UBITECH presents a scientific paper on big data streaming and load balancing mechanisms for machine learning at SIMPLIFY 2021, co-located with EDBT 2021

The paper “Weighted Load Balancing Mechanisms over Streaming Big Data for Online Machine Learning” has been accepted for presentation at the “1st International Workshop on Data Analytics and Machine Learning Made Simple” (SIMPLIFY 2021) workshop jointly held with the 24th International Conference on Extending Database Technology (EDBT 2021) that is collocated with the 24th International Conference on Database Theory (ICDT 2021). The UBITECH’s Privacy-preserving Distributed Machine Learning research group designed and implemented a prototype collection of microservices consisting of containerized and deployed pods on Kubernetes, named as Information Aware Networking Mechanisms.

In particular, Istio service mesh [] has been deployed on a Kubernetes cluster to establish pod level communications, delegate traffic flows and filter requests.
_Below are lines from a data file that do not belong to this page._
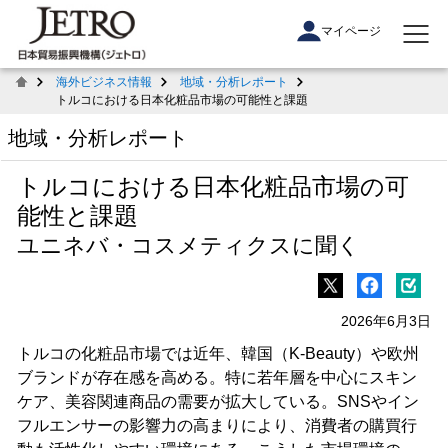
マイページ
海外ビジネス情報
地域・分析レポート
トルコにおける日本化粧品市場の可能性と課題
地域・分析レポート
トルコにおける日本化粧品市場の可
能性と課題
ユニネバ・コスメティクスに聞く
2026年6月3日
トルコの化粧品市場では近年、韓国（K-Beauty）や欧州
ブランドが存在感を高める。特に若年層を中心にスキン
ケア、美容関連商品の需要が拡大している。SNSやイン
フルエンサーの影響力の高まりにより、消費者の購買行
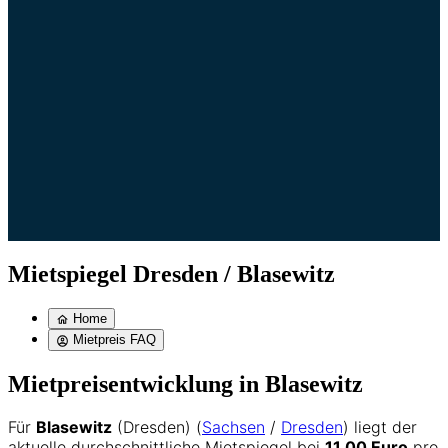
Mietspiegel Dresden / Blasewitz
Home
Mietpreis FAQ
Mietpreisentwicklung in Blasewitz
Für
Blasewitz
(Dresden) (
Sachsen
/
Dresden
) liegt der
aktuelle durchschnittliche Mietspiegel bei
11,00 Euro
pro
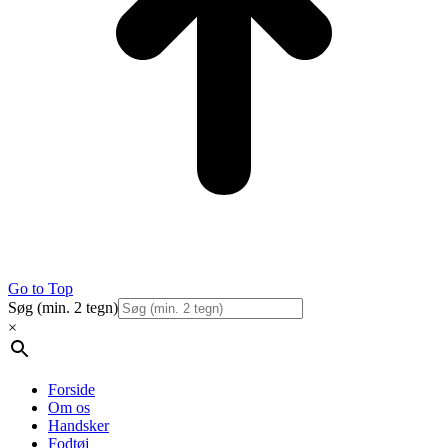
Go to Top
Søg (min. 2 tegn)
×
Forside
Om os
Handsker
Fodtøj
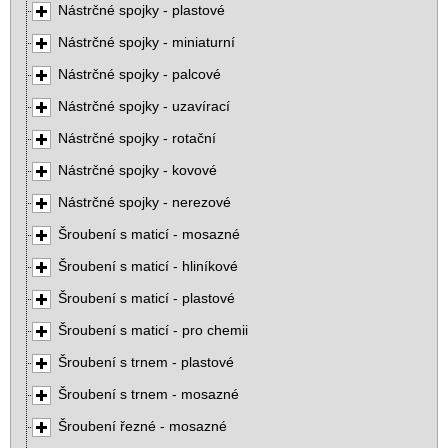
Nástrčné spojky - plastové
Nástrčné spojky - miniaturní
Nástrčné spojky - palcové
Nástrčné spojky - uzavírací
Nástrčné spojky - rotační
Nástrčné spojky - kovové
Nástrčné spojky - nerezové
Šroubení s maticí - mosazné
Šroubení s maticí - hliníkové
Šroubení s maticí - plastové
Šroubení s maticí - pro chemii
Šroubení s trnem - plastové
Šroubení s trnem - mosazné
Šroubení řezné - mosazné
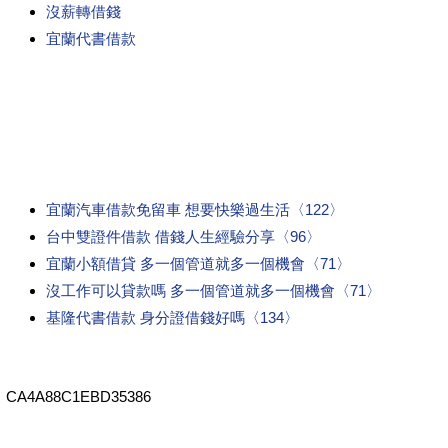
沒薪轉借錢
宜蘭代書借款
宜蘭汽車借款免留車 想要快樂過生活〈122〉
台中雙證件借款 借錢人生經驗分享〈96〉
宜蘭小額借貸 多一個管道就多一個機會〈71〉
沒工作可以貸款嗎 多一個管道就多一個機會〈71〉
基隆代書借款 身分證借錢好嗎〈134〉
CA4A88C1EBD35386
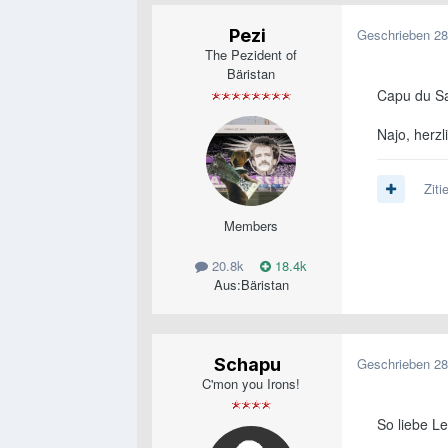
Pezi
Geschrieben
28
The Pezident of
Bäristan
Capu du S
Najo, herzl
Ziti
Members
20.8k
18.4k
Aus:
Bäristan
Schapu
Geschrieben
28
C'mon you Irons!
So liebe Le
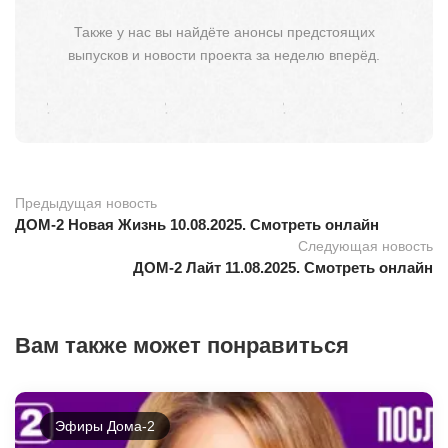
Также у нас вы найдёте анонсы предстоящих
выпусков и новости проекта за неделю вперёд.
Предыдущая новость
ДОМ-2 Новая Жизнь 10.08.2025. Смотреть онлайн
Следующая новость
ДОМ-2 Лайт 11.08.2025. Смотреть онлайн
Вам также может понравиться
Эфиры Дома-2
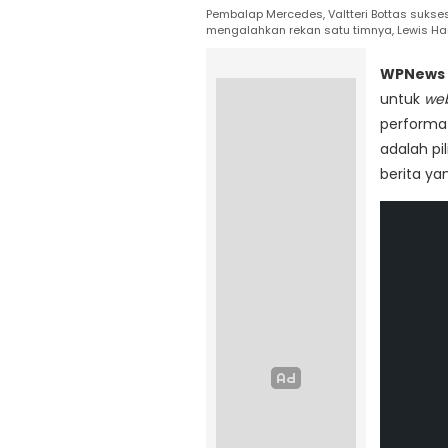
Pembalap Mercedes, Valtteri Bottas sukses 
mengalahkan rekan satu timnya, Lewis Ha
WPNews
untuk
web
performa 
adalah pi
berita ya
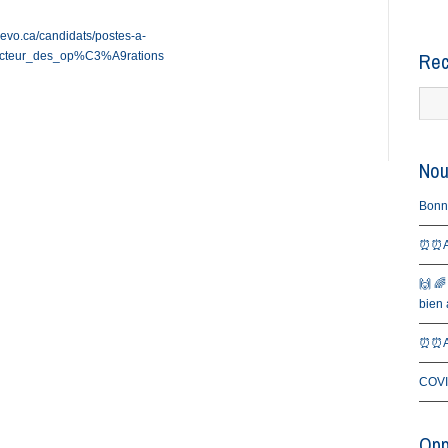
levo.ca/candidats/postes-a-
Rec
irecteur_des_op%C3%A9rations
Nou
Bonne 
⏰⏰Al
🙌 🌈
bien a
⏰⏰Al
COVI
Opp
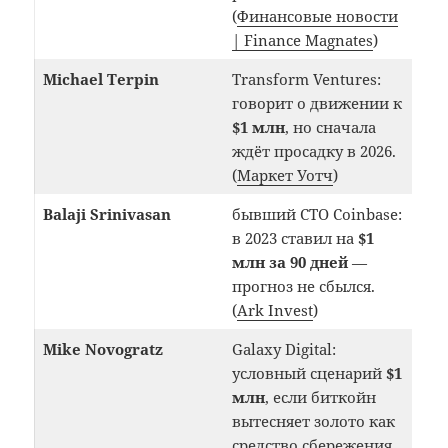
(
Финансовые новости
| Finance Magnates
)
Michael Terpin
Transform Ventures:
говорит о движении к
$1 млн
, но сначала
ждёт просадку в 2026.
(
Маркет Уотч
)
Balaji Srinivasan
бывший CTO Coinbase:
в 2023 ставил на
$1
млн за 90 дней
—
прогноз не сбылся.
(
Ark Invest
)
Mike Novogratz
Galaxy Digital:
условный сценарий
$1
млн
, если биткойн
вытесняет золото как
средство сбережения.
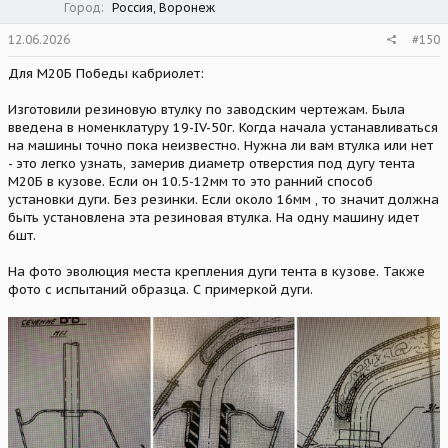
Город
Россия, Воронеж
12.06.2026
#150
Для М20Б Победы кабриолет:
Изготовили резиновую втулку по заводским чертежам. Была
введена в номенклатуру 19-IV-50г. Когда начала устанавливаться
на машины точно пока неизвестно. Нужна ли вам втулка или нет
- это легко узнать, замерив диаметр отверстия под дугу тента
М20Б в кузове. Если он 10.5-12мм то это ранний способ
установки дуги. Без резинки. Если около 16мм , то значит должна
быть установлена эта резиновая втулка. На одну машину идет
6шт.
На фото эволюция места крепления дуги тента в кузове. Также
фото с испытаний образца. С примеркой дуги.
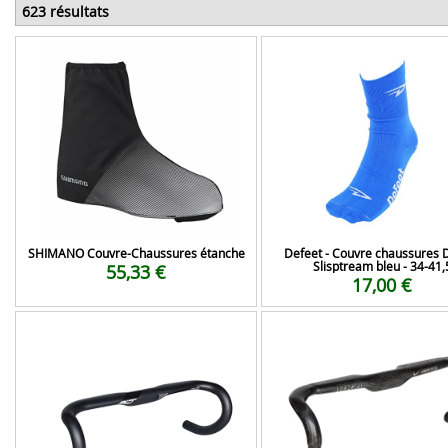
623 résultats
SHIMANO Couvre-Chaussures étanche
Defeet - Couvre chaussures 
Slisptream bleu - 34-41,
55,33 €
17,00 €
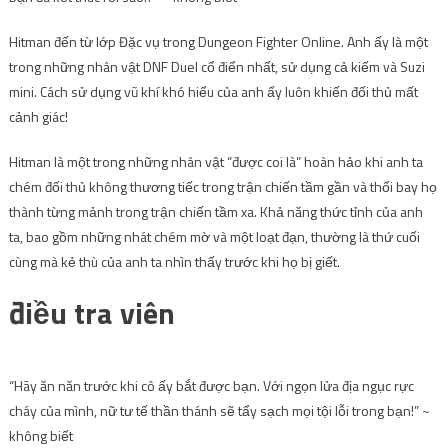
Hitman đến từ lớp Đặc vụ trong Dungeon Fighter Online. Anh ấy là một
trong những nhân vật DNF Duel cổ điển nhất, sử dụng cả kiếm và Suzi
mini. Cách sử dụng vũ khí khó hiểu của anh ấy luôn khiến đối thủ mất
cảnh giác!
Hitman là một trong những nhân vật “được coi là” hoàn hảo khi anh ta
chém đối thủ không thương tiếc trong trận chiến tầm gần và thổi bay họ
thành từng mảnh trong trận chiến tầm xa. Khả năng thức tỉnh của anh
ta, bao gồm những nhát chém mờ và một loạt đạn, thường là thứ cuối
cùng mà kẻ thù của anh ta nhìn thấy trước khi họ bị giết.
điều tra viên
“Hãy ăn năn trước khi cô ấy bắt được bạn. Với ngọn lửa địa ngục rực
cháy của mình, nữ tư tế thần thánh sẽ tẩy sạch mọi tội lỗi trong bạn!” ~
không biết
Besides, Apache JMeter [] has been used to generate the functional behavior which stresses the performance of a web-mobile application which is served by the Kubernetes cluster supporting a distributed object storage and an online machine learning model implemented in Apache Spark MLlib. The ML Model incorporates the Alternating Least Squares (ALS) algorithm and a recommender service which posts personalised suggestions to the end users. The Information Aware Networking Mechanisms take into account the number of requests per second or the volume of data per hour at the web-mobile application and provide weighted load balancing mechanisms to minimize inter-pods communication and prioritize important events to the online machine learning model.